This very important program focuses on the underprivileged gymnast.  Children who would like to participate in gymnastics, but don’t have the means to pay for the classes, will be identified for this program.  “Adoptive parents” are then found who will be responsible only for paying the child’s school and gymnastics fees on an annual basis (in other words, no legal adoption of the child or other responsibilities are incurred).  The sponsor is sent regular progress reports on both the child’s school and gymnastics performance.  Surplus funds donated for the child are used to pay for the competition leotard and tracksuit, as well as travel expenses to competitions within Namibia’s borders.  The program does not yet cater for international travel.
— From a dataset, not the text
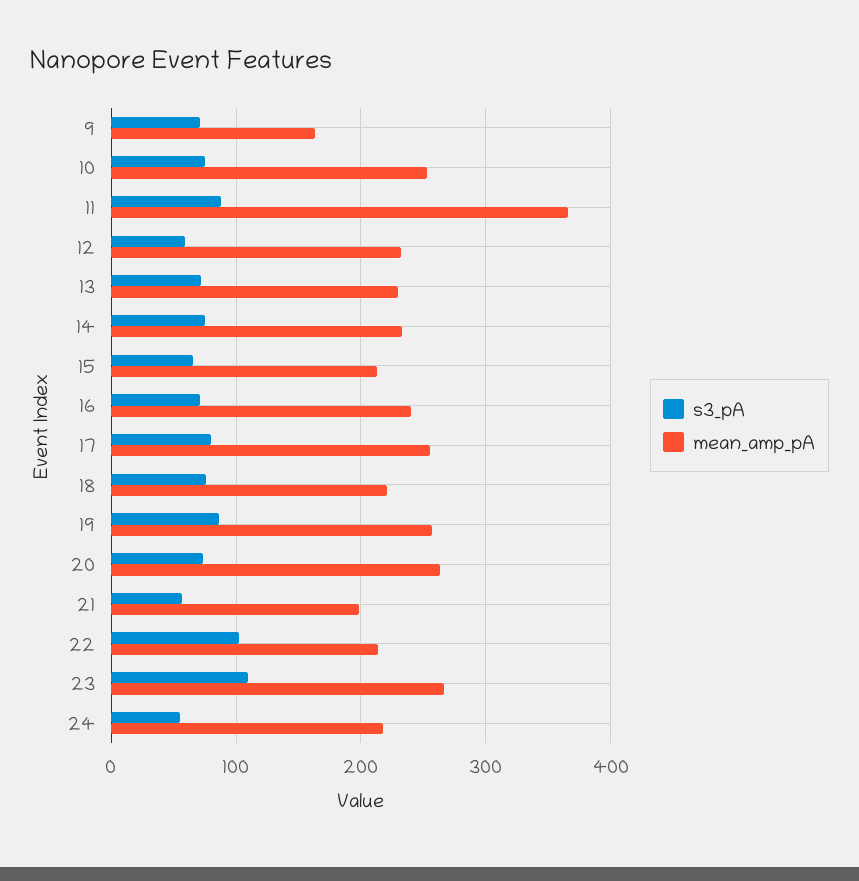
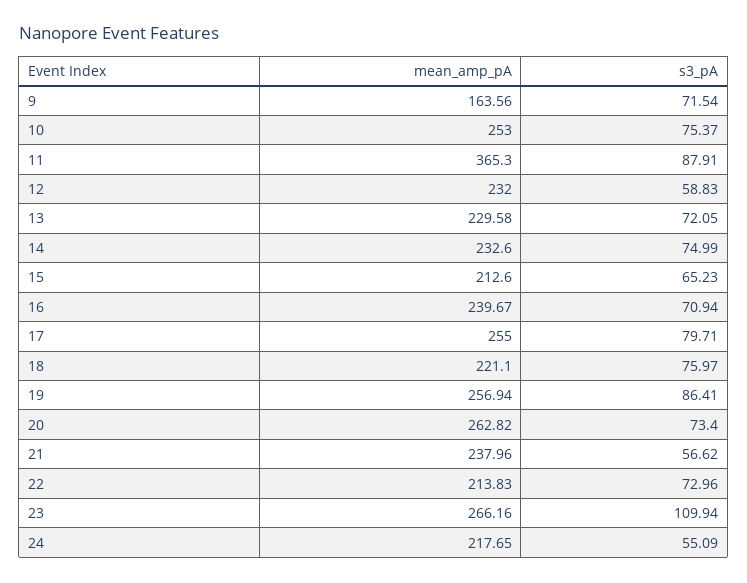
mean_amp_pA, 21: 200 -> 237.96
s3_pA, 22: 100 -> 72.96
It is important to note that this program does not only focus on the child with great gymnastics potential, but rather aims at giving any underprivileged child a chance to take part in the sport.  The children need to have participated in the sport for at least one year at a much reduced fee to the club before they are considered for the program.  This gives them a chance to show they are committed to the sport and the sponsor’s money is not wasted on a child who only takes part for one month before stopping again.
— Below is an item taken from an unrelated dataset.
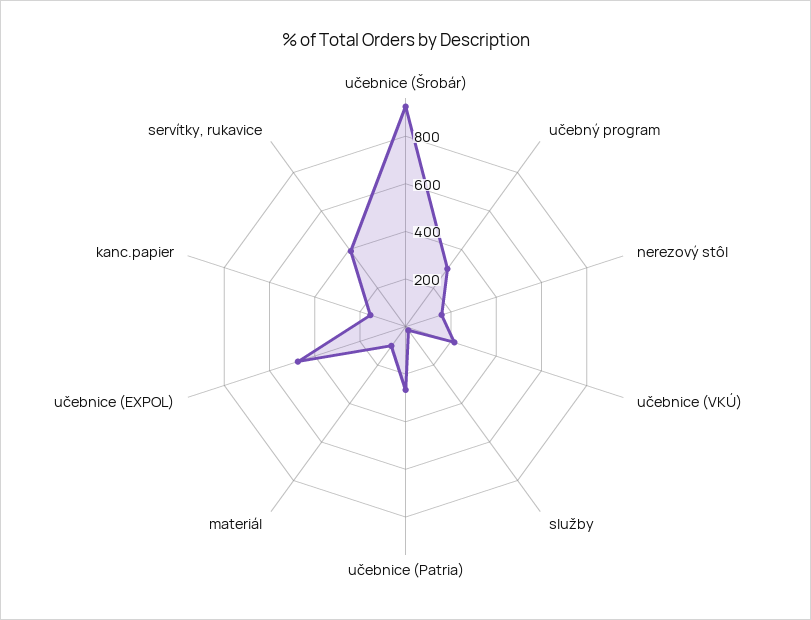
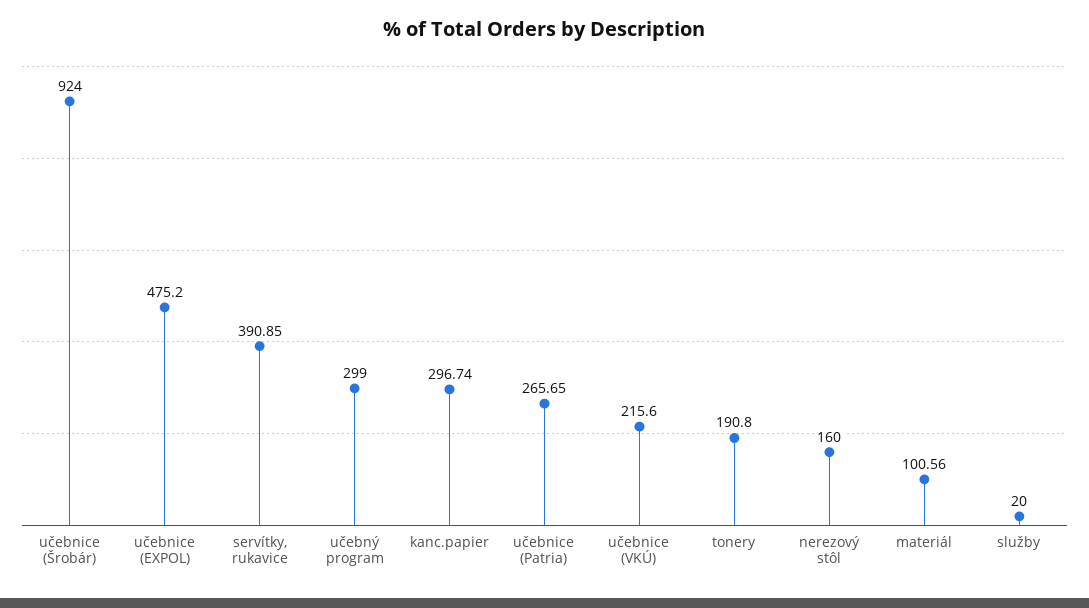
kanc.papier: 150 -> 296.74
tonery: none -> 190.8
Gymnastics in Swakopmund is growing from strength to strength, yet the biggest problem facing the sport here on the coast, is a lack of a permanent and proper gymnastics facility.  Over the many years that gymnastics has been offered here, the club(s) have had to change location many times.  

The reasons are simple.

¨      Sharing of premises – other sports shared the premises with gymnastics.  The hassle of packing out and packing away all the gymnastics equipment outweighed the benefits of using the hall, as it wasted precious training time, already limited by the sharing of the hall.  Often classes had to be cancelled due to other sports holding events in the hall.
¨      Excessive rent – in some halls, the rent became excessive and the club(s) were forced to find new premises.
¨      Hall no longer available – the hall was sold and the new owner wanted to use it for other purposes.
¨      Limited space – the space was too small for the number of gymnasts involved.  High level training requires many hours, but time must also be allowed for the lower levels which tend to have the most children and therefore also provide the most income to keep the sport alive.

The facilities available are therefore a constant problem for the club(s) here at the coast. It has proven very difficult to find a space which is big enough to comfortably and safely carry out all the classes, and yet is offered at an affordable rent.  For example, the current hall is affordable, yet far too small, and the lease will expire in June 2011.  This lease is not renewable as the building will be torn down to make way for a new development.  Even if this lease could have been extended, the current club has grown so much that the hall is practically popping at the seams.  With new children signing up almost every week, the need for a permanent and proper gymnastics facility has become urgent.  Along with the need for a hall, another urgent need is an the replacement of old equipment, some of which is almost 30 years old.

Namibia at the moment has no international standard training facilities for gymnastics and we are therefore forced at great cost to go to other countries for high level training.  The permanent training facility will be used not only for the local people on the coast, both privileged and underprivileged alike, but also for the national training of the country’s elite gymnasts from time to time.

The Brick-by-Brick hall fund is a DRGF program focusing solely on the building of the facility needed.  Donations of money and bricks and/or other building materials are all welcome.


This program was the brainchild of Dongina Risser, and is directly linked to the Brick-by-Brick hall fund.  For many years Dongina had the idea that if caring people would donate just a Dollar or Euro to the cause, then pretty soon, there would be enough funding to build a permanent training facility in Namibia.  Recently, the Swakopmund Gymnastics Club hosted three visiting gymnasts from the USA, and these girls took it upon themselves to raise awareness for the Dollar-for-Development program upon returning home.  The idea is to encourage clubs from all over the USA to try to donate as many dollars from their club as possible.  The club who then collected the most dollars would win a prize.  The same idea will also be initiated in Europe in the future (ie Euro-for Development).

Along with Dollars or Euros being donated, the DRGF also collects donations of secondhand leotards.  These leotards are then sold at very reasonable prices to gymnasts here in Namibia, and proceeds are all paid into the Brick-by-Brick hall fund.

If your club is interested in taking part, please contact us for more details.


This future program, once the main focus of building a hall is more or less taken care of, will offer a financial assistance stream to talented gymnasts of any background.  Unlike the Adopt-a-Gymnast program which focuses on the underprivileged child, whether talented or not, the TGFA program will target those children who show enormous potential to go far in representing Namibia on the highest levels.  These children may come from underprivileged as well as middle income families.  As they tend to travel more often for international competitions, etc, and the costs incurred are not always all subsidized by the government, the DRGF will offer the TGFA program to ensure that no talented child is left behind.  Its aim is not to cover all the costs for all the kids, but to help alleviate the strain of the high expenses of international travel.  The amounts applied to each child may vary dependent on their needs.